As a new test was added, the first algorithm must be tested again.
test(sum_with_loop, tests)
Testing sum_with_loop... Tests finished: 5 passed, 0 failed.
Performance¶
The final, optional, step is to compare the performance of both solutions to see which is fastest. For this problem, the second algorithm is expected to be faster that the first one, as it computes the sum directly, without iterating over n integers.
The time_functions_int function, which was imported in the first cell,
takes a list of functions that have a single integer n as input,
and measures their run-times for n = 1, 2, 4, 8, ..., 1024.
Doubling the input allows to see any trends in how run-times grow
with just eleven executions of the two functions.
Running the functions with n = 1, 2, 3, 4, 5, ..., 1024 would take much longer and
not produce any additional insight.
time_functions_int([sum_with_loop, sum_with_formula])
Inputs generated by int_value
Input value sum_with_loop sum_with_formul
1 152.7 88.2 ns
2 175.8 88.5 ns
4 207.0 88.6 ns
8 276.6 88.3 ns
16 401.7 95.0 ns
32 705.5 99.5 ns
64 1388.1 99.6 ns
128 2650.9 99.7 ns
256 5189.3 103.1 ns
512 11156.8 103.0 ns
1024 23184.4 104.4 ns
Computing the sum with the formula always takes about the same time, around 90 to 100 nanoseconds (that's what the 'ns' means).
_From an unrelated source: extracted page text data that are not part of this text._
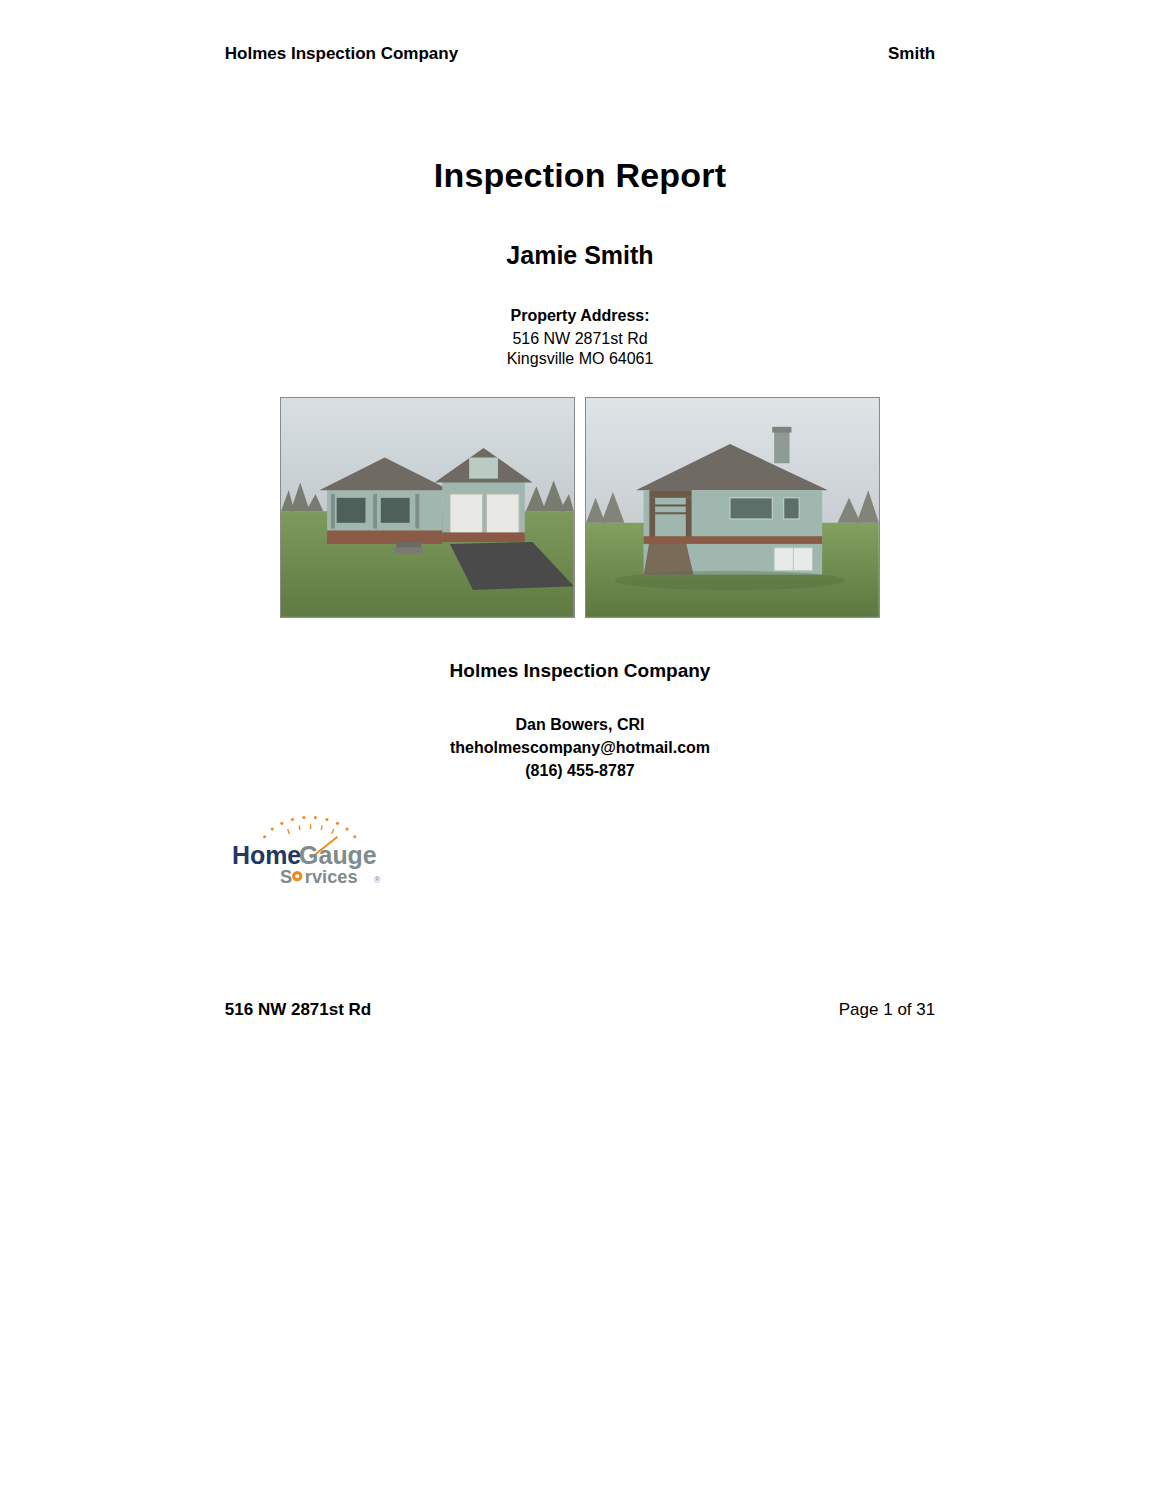Holmes Inspection Company Smith
Inspection Report
Jamie Smith
Property Address: 516 NW 2871st Rd Kingsville MO 64061
Holmes Inspection Company
Dan Bowers, CRI
theholmescompany@hotmail.com
(816) 455-8787
Home Gauge S rvices ®
516 NW 2871st Rd Page 1 of 31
However, the run-times for the sum with the loop grow as n gets larger. If the value of n doubles, the number of iterations also doubles, so the run-time also roughly doubles, as can be seen above the chart. As n increases, the iterative sum gets slower and slower. At n = 1024, using a loop is about 200 times slower than using the formula!
Concluding remarks¶
This essay presented two solutions to a simple problem: computing the sum 1 + ... + n, for any integer n. The sum should be zero if n < 1.
The first solution computes the sum iteratively, while the second computes it directly, with a formula. The second is always faster, even for n = 1. Moreover, as n increases, the first approach becomes slower whereas the second always takes about the same time.
This essay illustrates the need for thinking about different algorithms for the same problem, as one approach may be much more efficient than others.
The essay also showed that passing all tests doesn't mean that the code is correct. As the various algorithms are developed, new tests may have to be added.